BEGIN Text section
Underwater Magnification

[jplacson]

Here's the thing, usually all your mind needs is a point of reference to do the necessary optical correction. Even in air, if no point of comparison is present, we can't gauge size or distance properly.

Only problem underwater is that it's not our turf... our brain still can't memorize the small nuances that we've learned over the course of our childhood when it comes to estimating size and distance... stretching your hands out in front of you will give you a better chance of sizing things up... and having a dive buddy beside or near and object helps determine size and distance as well.

 

[don3334]

Here is why you are confused.

The PADI training books say both.

In the PADI Open water diver manual - product no. 79180 version 2.2 (rev(10/01)) i found

Page 75/76 - "When light changes speed going from water to air (like when it enters your mask), it shifts its course slightly (this is called refraction) which magnifies every-thing about 25 percent."



In the PADI Encyclopedia of Recreational diving Third edition Product number 70034 (rev 2/08) version 3.02

Page 4-15 - "You can say, then, that an object appears to be 25 percent closer that it actually is or 33 percent larger that it actually is."


In the Padi Diving Knowledge Workbook product number 70214 (rev 9/05) version 2.0

Page 1-16 Objective 1.2 answer key 3 "When viewed underwater, objects tend to be magnified by a factor of about 33 percent "

Even the books can't get it right.

the correct answer is:

Underwater, refraction at the plane port bends light rays so that the object appears to be 25% closer to the port than measured. Assuming that the separation of port and lens is small compared with the object distance, the effective underwater magnification is therefore F/(0.75*O - F). With the object at a distance O in air, we need to know what focal length F' produces this magnification. Clearly, it must satisfy the equation

F'/(O - F') = F/(0.75*O - F)
END Text section
◆ Activity
In the underwater magnification thread, by about what percentage does the quote from the PADI Open Water Diver manual say refraction magnifies everything?
BEGIN Dataset
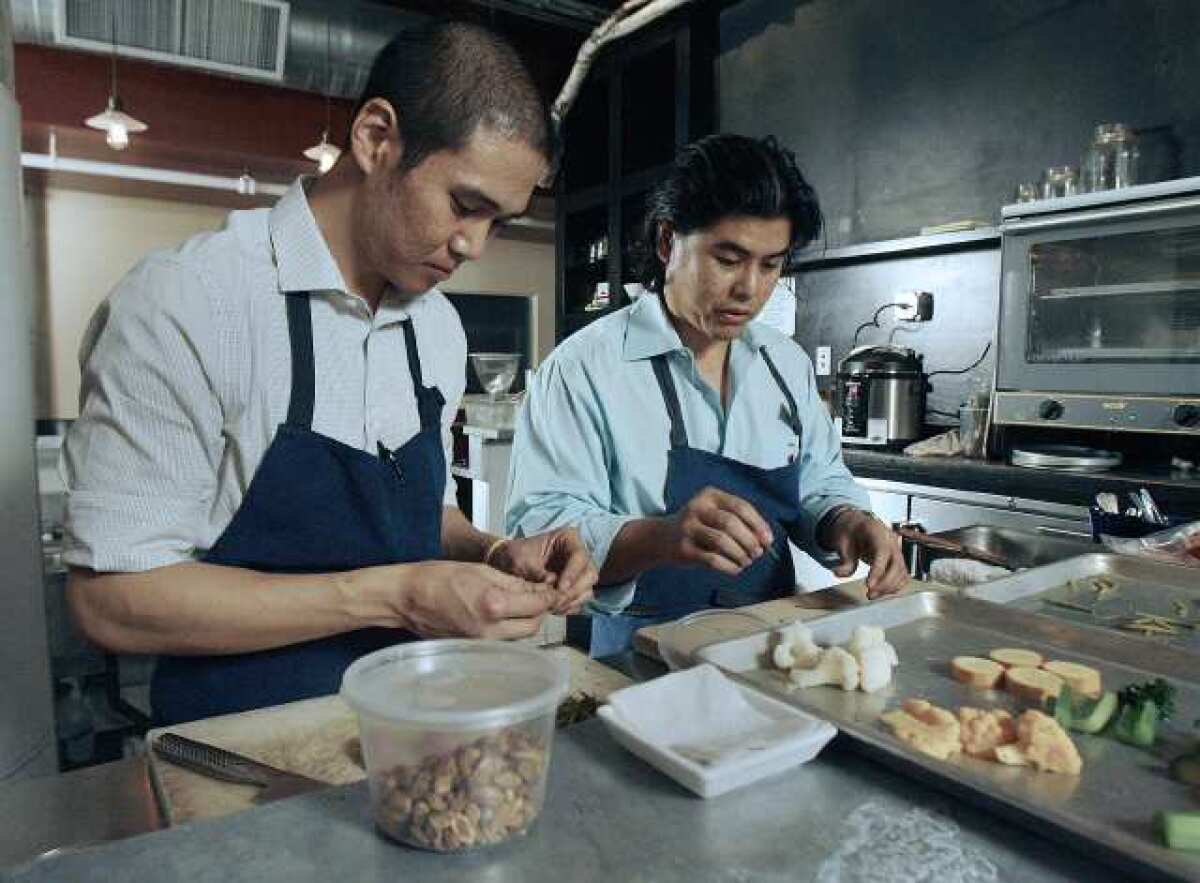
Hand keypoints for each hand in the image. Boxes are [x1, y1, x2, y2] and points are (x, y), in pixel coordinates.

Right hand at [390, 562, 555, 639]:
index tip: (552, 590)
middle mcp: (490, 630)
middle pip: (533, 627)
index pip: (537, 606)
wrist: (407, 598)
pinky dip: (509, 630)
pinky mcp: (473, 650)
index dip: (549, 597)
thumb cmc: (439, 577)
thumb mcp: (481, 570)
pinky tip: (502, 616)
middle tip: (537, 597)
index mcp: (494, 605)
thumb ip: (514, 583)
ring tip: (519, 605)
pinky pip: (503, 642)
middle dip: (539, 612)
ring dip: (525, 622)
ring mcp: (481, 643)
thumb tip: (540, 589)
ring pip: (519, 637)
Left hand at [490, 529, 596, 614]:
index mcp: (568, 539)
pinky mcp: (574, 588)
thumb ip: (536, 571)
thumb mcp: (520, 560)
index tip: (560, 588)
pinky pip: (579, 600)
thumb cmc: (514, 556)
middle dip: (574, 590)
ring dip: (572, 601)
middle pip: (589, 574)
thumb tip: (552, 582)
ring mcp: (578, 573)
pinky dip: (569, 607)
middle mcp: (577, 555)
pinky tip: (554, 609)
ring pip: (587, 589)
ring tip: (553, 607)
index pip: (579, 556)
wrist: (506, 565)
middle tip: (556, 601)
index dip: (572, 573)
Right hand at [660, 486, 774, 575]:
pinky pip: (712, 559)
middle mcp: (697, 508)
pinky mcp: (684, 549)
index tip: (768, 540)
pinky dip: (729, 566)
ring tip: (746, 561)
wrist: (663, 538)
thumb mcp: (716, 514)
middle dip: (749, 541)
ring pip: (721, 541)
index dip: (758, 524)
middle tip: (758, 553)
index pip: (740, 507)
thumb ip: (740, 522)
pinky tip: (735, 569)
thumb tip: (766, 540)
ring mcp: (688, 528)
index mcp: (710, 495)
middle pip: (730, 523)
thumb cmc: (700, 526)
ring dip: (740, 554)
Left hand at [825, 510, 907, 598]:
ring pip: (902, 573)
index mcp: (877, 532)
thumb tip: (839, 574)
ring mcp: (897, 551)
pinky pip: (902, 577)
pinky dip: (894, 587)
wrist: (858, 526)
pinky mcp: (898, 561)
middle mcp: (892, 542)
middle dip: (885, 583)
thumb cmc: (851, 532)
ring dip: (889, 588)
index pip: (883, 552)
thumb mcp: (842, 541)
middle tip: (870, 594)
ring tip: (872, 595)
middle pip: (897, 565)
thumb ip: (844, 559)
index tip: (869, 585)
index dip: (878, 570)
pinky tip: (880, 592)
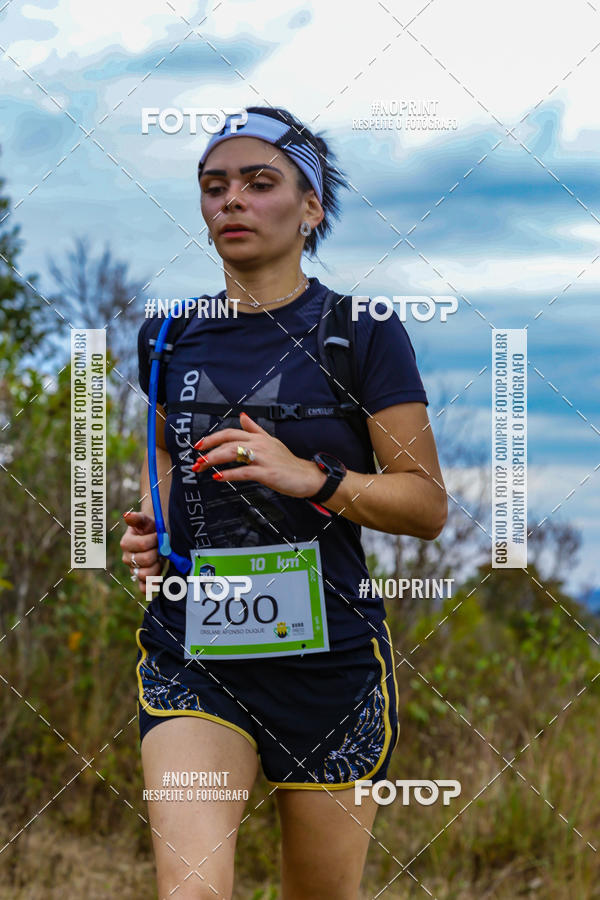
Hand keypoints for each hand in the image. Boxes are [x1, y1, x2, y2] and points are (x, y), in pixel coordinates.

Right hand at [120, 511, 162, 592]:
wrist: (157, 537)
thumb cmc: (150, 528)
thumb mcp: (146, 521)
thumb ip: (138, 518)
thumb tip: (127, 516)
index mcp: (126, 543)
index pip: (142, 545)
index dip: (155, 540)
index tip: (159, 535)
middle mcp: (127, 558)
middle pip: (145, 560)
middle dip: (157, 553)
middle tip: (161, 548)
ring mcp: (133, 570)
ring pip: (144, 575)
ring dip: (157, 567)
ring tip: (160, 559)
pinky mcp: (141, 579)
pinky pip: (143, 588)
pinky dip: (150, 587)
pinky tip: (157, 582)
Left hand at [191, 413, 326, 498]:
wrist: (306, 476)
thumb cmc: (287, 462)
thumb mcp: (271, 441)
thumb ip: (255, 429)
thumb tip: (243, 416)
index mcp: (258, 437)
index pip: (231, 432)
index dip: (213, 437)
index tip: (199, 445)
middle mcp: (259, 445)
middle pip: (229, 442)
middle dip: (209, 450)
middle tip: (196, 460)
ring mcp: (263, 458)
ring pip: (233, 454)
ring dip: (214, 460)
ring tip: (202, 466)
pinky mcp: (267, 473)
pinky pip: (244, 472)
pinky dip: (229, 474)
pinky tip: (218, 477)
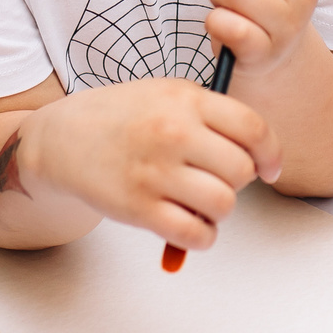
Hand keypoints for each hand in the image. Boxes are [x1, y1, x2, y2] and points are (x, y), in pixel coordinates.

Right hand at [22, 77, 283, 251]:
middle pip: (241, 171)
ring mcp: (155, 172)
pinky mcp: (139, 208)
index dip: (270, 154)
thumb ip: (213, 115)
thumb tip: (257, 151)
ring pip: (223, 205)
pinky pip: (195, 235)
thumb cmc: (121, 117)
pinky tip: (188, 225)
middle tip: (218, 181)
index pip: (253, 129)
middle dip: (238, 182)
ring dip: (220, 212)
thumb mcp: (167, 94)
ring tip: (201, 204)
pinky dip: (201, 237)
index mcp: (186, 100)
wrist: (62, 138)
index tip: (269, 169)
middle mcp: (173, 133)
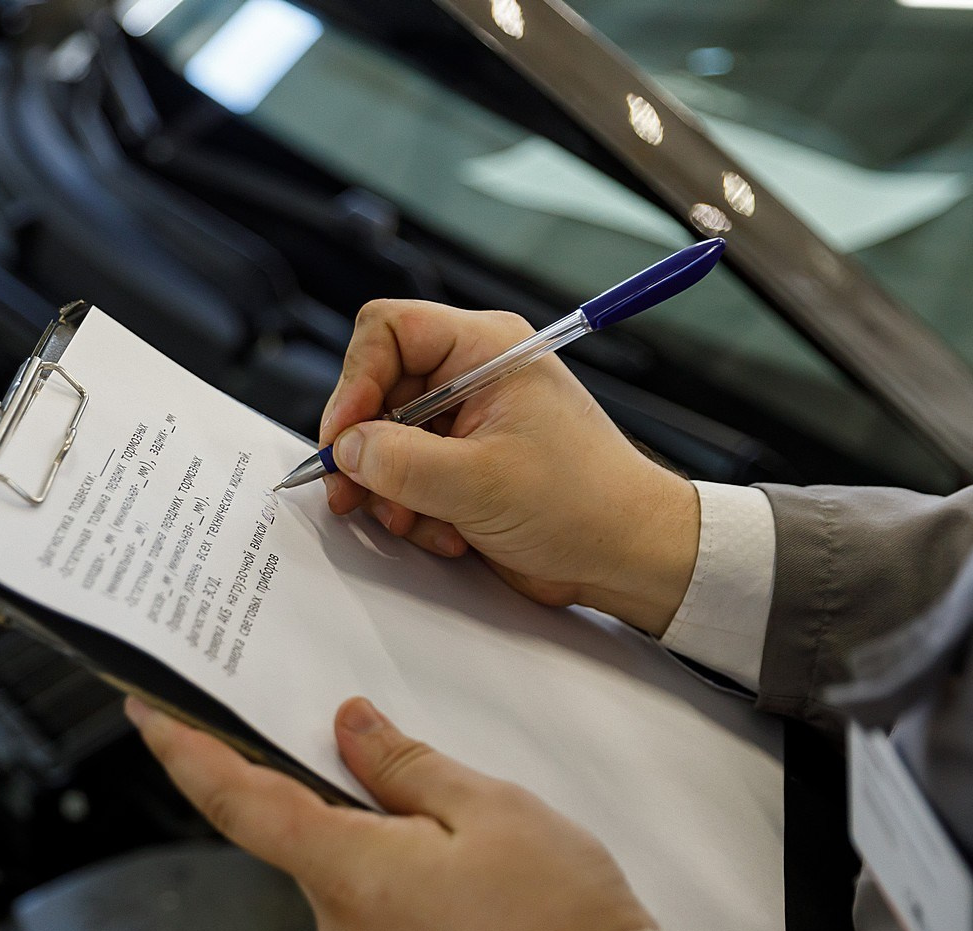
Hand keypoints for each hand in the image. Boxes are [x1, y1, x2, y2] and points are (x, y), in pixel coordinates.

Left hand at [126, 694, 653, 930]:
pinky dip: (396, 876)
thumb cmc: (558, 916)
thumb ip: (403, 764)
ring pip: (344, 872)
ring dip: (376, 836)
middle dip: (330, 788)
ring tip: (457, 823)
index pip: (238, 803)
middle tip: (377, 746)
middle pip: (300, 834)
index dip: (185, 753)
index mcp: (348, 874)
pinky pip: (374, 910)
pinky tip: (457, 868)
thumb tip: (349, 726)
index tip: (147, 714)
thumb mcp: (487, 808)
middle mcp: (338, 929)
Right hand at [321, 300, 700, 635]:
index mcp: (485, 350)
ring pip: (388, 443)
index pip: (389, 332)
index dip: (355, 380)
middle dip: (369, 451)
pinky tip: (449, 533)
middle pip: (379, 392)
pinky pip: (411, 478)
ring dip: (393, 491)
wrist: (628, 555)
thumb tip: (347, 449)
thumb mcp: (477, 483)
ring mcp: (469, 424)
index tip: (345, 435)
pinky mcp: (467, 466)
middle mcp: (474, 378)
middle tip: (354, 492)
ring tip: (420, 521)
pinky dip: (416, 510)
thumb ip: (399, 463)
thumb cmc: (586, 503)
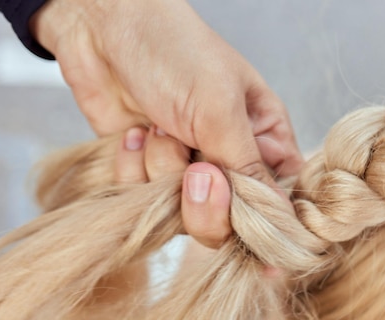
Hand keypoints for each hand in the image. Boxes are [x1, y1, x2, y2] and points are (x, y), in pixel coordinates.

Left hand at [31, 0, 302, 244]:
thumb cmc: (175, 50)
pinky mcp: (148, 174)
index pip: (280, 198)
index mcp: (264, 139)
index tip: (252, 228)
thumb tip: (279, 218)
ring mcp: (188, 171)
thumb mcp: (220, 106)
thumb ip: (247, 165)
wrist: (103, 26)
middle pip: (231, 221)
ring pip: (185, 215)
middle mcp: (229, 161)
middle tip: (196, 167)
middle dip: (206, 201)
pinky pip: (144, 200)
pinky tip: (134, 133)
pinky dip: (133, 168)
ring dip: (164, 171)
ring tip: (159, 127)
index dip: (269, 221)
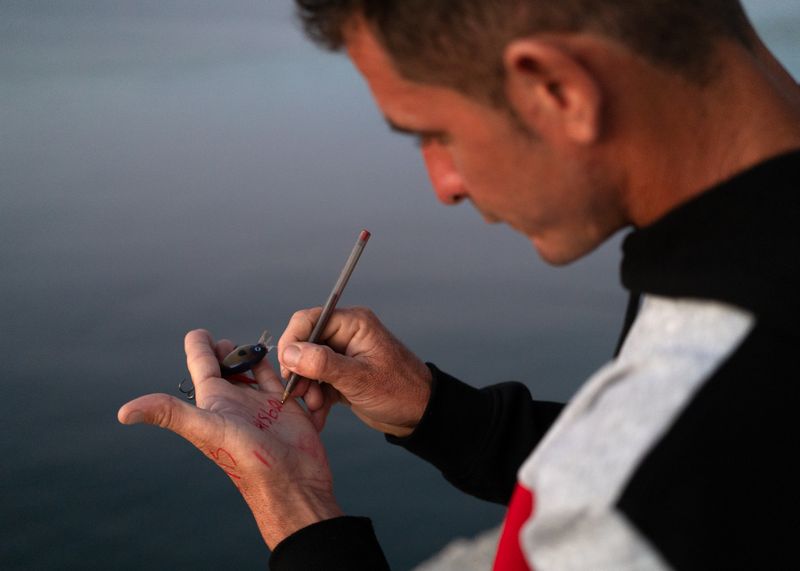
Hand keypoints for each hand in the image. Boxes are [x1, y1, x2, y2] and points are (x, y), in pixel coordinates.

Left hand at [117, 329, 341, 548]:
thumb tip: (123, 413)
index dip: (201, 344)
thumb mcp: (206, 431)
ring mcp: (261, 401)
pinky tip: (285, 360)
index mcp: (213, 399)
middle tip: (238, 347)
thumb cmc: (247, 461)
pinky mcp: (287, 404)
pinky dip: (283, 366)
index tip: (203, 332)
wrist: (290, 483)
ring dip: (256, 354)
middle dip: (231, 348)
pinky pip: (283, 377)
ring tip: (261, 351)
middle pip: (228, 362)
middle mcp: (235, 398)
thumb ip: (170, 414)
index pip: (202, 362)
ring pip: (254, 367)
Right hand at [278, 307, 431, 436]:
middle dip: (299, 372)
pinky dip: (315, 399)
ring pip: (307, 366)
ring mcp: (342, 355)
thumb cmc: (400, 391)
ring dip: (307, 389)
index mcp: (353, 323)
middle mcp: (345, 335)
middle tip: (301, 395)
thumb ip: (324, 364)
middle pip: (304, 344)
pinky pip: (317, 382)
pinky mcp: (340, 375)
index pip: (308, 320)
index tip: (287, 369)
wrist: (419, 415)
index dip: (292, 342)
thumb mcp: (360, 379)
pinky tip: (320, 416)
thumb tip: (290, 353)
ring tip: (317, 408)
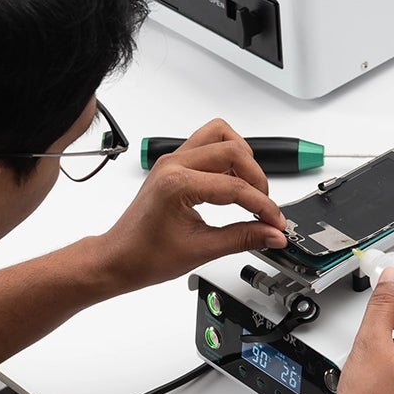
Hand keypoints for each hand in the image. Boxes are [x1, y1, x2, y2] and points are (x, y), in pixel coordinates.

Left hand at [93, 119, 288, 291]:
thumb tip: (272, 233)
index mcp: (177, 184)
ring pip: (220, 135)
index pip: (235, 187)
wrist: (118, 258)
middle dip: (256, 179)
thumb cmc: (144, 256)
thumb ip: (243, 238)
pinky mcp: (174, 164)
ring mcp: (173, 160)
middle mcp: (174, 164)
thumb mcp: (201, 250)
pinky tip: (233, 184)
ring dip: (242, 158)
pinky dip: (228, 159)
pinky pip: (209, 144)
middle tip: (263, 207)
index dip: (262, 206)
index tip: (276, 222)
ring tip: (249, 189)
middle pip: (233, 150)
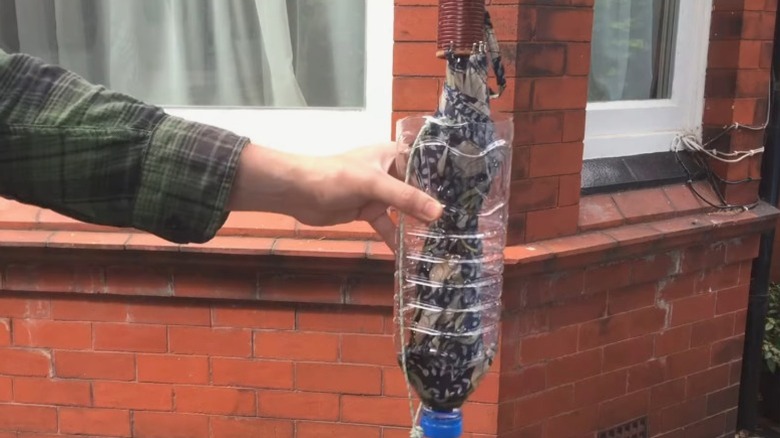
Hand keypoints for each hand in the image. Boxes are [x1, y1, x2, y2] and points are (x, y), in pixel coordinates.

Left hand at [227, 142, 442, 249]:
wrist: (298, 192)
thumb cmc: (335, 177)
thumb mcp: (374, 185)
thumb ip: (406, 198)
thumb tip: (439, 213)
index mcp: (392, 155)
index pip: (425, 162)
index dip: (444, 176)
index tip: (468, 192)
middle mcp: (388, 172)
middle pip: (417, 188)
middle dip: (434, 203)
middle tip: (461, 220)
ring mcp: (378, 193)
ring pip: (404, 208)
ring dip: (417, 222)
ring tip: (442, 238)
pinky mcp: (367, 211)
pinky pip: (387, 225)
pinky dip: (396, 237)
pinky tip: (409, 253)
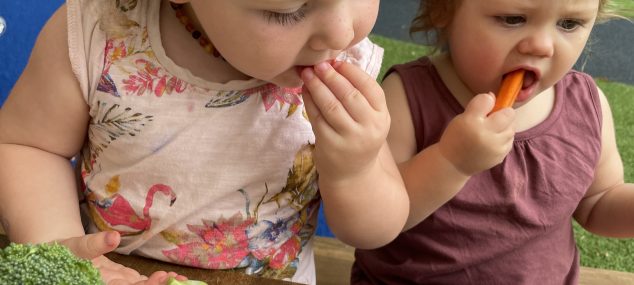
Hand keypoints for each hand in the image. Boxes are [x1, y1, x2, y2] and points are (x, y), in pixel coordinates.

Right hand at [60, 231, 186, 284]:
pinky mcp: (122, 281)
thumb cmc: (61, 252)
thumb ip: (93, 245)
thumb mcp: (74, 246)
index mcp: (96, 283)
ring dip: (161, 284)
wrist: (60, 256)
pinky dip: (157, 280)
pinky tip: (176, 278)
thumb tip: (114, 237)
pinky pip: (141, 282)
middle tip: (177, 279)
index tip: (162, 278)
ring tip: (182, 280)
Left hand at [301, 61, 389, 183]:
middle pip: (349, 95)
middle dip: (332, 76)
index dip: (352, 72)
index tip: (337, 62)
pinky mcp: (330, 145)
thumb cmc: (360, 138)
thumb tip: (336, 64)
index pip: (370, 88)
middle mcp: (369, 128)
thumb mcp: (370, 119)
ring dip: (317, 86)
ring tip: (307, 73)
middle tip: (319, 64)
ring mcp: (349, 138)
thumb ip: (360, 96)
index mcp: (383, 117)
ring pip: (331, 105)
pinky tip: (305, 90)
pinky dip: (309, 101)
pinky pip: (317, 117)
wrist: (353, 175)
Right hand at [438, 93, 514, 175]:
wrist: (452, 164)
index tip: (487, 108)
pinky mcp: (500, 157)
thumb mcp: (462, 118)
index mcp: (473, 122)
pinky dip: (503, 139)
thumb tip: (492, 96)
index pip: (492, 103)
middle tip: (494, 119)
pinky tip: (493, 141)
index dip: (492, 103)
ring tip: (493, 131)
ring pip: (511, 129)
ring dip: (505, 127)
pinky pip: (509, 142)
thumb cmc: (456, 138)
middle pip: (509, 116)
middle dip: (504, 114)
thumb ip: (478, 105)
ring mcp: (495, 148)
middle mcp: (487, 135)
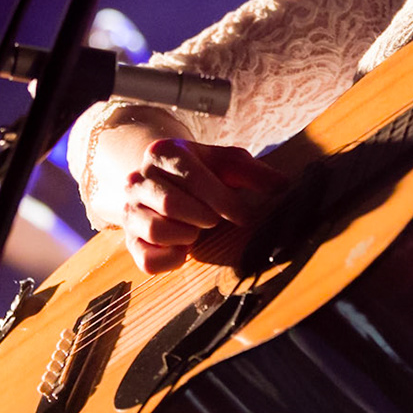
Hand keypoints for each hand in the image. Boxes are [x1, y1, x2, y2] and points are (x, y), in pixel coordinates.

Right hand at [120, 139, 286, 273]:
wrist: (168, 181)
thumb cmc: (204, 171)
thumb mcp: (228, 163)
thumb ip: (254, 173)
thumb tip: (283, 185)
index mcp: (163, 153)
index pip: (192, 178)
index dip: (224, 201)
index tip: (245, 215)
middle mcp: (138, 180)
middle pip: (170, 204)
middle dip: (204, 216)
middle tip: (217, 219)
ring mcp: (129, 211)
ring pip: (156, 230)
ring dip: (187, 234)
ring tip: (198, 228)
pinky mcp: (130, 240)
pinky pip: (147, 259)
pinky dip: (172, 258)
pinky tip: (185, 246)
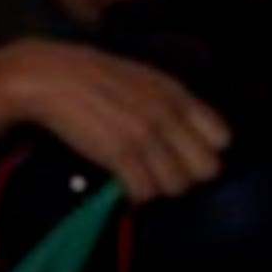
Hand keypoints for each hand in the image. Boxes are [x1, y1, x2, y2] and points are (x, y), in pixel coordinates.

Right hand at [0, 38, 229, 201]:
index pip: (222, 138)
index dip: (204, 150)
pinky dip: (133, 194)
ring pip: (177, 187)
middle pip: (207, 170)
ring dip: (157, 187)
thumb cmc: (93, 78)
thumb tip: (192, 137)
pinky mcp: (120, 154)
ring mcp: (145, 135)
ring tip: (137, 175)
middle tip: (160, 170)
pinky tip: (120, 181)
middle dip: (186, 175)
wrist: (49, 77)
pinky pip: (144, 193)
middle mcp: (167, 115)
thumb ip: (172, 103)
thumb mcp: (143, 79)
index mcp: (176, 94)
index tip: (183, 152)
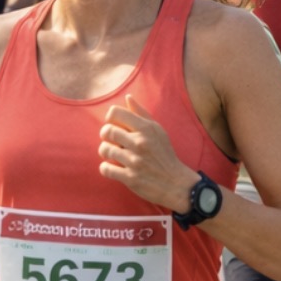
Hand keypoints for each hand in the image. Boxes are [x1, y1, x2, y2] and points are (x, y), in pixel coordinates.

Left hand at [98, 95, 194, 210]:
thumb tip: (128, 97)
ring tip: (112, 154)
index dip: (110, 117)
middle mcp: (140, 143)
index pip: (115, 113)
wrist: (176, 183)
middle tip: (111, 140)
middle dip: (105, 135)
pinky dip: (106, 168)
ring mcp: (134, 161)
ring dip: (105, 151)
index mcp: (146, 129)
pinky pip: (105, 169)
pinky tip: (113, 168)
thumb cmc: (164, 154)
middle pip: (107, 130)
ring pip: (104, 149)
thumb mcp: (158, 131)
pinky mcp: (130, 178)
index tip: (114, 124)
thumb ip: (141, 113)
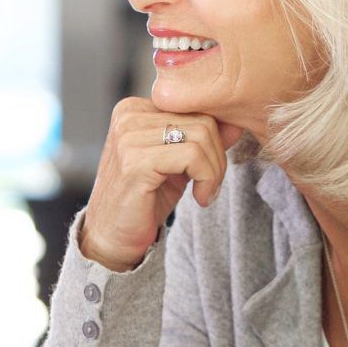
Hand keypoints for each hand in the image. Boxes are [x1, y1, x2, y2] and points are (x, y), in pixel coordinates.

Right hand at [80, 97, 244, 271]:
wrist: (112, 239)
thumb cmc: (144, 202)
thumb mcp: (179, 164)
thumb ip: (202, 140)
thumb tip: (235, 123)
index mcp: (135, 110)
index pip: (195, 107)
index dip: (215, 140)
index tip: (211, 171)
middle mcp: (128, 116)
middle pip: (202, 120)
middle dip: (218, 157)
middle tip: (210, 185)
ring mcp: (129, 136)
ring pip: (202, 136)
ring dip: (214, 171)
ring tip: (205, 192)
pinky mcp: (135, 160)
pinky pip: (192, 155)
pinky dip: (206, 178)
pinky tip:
END Dataset
◆ Solution for this task
About 25 percent.